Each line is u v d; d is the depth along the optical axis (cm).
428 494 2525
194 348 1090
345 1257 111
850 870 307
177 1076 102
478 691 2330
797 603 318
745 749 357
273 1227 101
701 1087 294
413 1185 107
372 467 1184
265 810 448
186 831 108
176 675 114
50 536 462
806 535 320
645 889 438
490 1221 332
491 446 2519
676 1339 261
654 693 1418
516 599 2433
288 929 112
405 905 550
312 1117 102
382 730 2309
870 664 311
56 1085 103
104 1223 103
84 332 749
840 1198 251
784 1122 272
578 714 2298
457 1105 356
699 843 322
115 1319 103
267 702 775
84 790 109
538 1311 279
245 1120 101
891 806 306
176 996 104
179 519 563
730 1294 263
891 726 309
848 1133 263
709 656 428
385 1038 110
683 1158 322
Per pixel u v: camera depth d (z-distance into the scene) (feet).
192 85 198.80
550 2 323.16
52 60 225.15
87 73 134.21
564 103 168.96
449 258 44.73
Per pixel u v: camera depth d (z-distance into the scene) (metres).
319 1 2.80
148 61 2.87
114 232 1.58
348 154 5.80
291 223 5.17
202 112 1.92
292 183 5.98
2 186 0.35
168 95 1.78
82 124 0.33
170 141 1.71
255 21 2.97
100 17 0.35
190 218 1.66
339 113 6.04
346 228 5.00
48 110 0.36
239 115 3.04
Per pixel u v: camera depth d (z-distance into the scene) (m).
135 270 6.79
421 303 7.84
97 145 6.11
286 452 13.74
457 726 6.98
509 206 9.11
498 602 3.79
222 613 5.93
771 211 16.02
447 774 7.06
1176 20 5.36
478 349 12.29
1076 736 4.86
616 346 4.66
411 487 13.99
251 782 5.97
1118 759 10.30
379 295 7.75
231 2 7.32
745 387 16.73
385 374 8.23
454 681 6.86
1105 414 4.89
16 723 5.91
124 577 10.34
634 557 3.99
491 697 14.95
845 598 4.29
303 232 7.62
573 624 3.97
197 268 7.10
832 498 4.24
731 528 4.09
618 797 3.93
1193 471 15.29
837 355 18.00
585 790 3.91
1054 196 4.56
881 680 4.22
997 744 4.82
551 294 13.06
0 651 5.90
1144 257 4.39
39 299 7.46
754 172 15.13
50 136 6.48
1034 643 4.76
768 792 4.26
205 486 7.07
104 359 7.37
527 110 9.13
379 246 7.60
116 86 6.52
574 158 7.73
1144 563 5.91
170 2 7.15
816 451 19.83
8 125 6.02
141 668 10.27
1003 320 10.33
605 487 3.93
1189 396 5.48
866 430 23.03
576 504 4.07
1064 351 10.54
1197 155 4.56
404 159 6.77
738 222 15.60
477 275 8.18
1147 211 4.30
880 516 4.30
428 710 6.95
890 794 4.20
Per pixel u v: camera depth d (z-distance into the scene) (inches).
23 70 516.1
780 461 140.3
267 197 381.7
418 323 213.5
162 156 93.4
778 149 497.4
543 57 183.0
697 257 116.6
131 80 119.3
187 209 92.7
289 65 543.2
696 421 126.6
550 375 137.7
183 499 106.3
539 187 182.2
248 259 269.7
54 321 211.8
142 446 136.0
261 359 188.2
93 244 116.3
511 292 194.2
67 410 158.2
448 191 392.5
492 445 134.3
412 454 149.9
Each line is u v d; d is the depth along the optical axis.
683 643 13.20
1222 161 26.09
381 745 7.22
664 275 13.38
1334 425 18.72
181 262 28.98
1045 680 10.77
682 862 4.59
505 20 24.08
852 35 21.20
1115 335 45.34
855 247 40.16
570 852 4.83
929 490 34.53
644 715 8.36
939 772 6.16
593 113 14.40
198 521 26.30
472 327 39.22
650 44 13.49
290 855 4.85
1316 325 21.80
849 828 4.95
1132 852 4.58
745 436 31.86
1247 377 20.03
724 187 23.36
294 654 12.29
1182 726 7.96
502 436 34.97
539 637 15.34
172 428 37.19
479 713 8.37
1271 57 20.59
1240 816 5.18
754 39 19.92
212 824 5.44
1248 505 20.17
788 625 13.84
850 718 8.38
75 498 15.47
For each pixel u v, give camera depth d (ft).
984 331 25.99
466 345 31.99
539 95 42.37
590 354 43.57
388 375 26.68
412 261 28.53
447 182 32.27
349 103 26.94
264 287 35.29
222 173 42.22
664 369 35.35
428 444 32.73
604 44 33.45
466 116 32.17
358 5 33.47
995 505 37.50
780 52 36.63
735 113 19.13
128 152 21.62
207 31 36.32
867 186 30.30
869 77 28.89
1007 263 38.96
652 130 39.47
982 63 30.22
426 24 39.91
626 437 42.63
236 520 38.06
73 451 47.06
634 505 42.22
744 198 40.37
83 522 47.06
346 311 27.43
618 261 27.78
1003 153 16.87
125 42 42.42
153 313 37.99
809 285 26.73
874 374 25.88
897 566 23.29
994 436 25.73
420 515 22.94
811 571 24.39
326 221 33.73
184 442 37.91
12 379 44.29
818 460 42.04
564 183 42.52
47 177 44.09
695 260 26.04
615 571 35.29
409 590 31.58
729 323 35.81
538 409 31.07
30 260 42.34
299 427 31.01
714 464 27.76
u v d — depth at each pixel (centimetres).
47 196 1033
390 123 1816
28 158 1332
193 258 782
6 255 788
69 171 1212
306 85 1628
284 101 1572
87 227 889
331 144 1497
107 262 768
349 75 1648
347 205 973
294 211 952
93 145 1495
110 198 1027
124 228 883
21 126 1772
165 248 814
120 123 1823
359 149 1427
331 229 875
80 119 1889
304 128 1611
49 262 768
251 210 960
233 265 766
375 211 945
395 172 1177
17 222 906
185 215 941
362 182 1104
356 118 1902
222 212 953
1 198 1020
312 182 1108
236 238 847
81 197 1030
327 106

· · · ·

## Aim of the exercise
The first line of the entries above marks where to begin; repeat each line exactly through the one that contains "654 693 1418", and include that line.

## Answer to this exercise
Each line is u v d; d is the depth along the optical axis (cm).
428 494 2525
194 348 1090
345 1257 111
850 870 307
177 1076 102
478 691 2330
797 603 318
745 749 357
273 1227 101
701 1087 294
413 1185 107
372 467 1184
265 810 448
186 831 108
176 675 114
50 536 462
806 535 320
645 889 438
490 1221 332
491 446 2519
676 1339 261
654 693 1418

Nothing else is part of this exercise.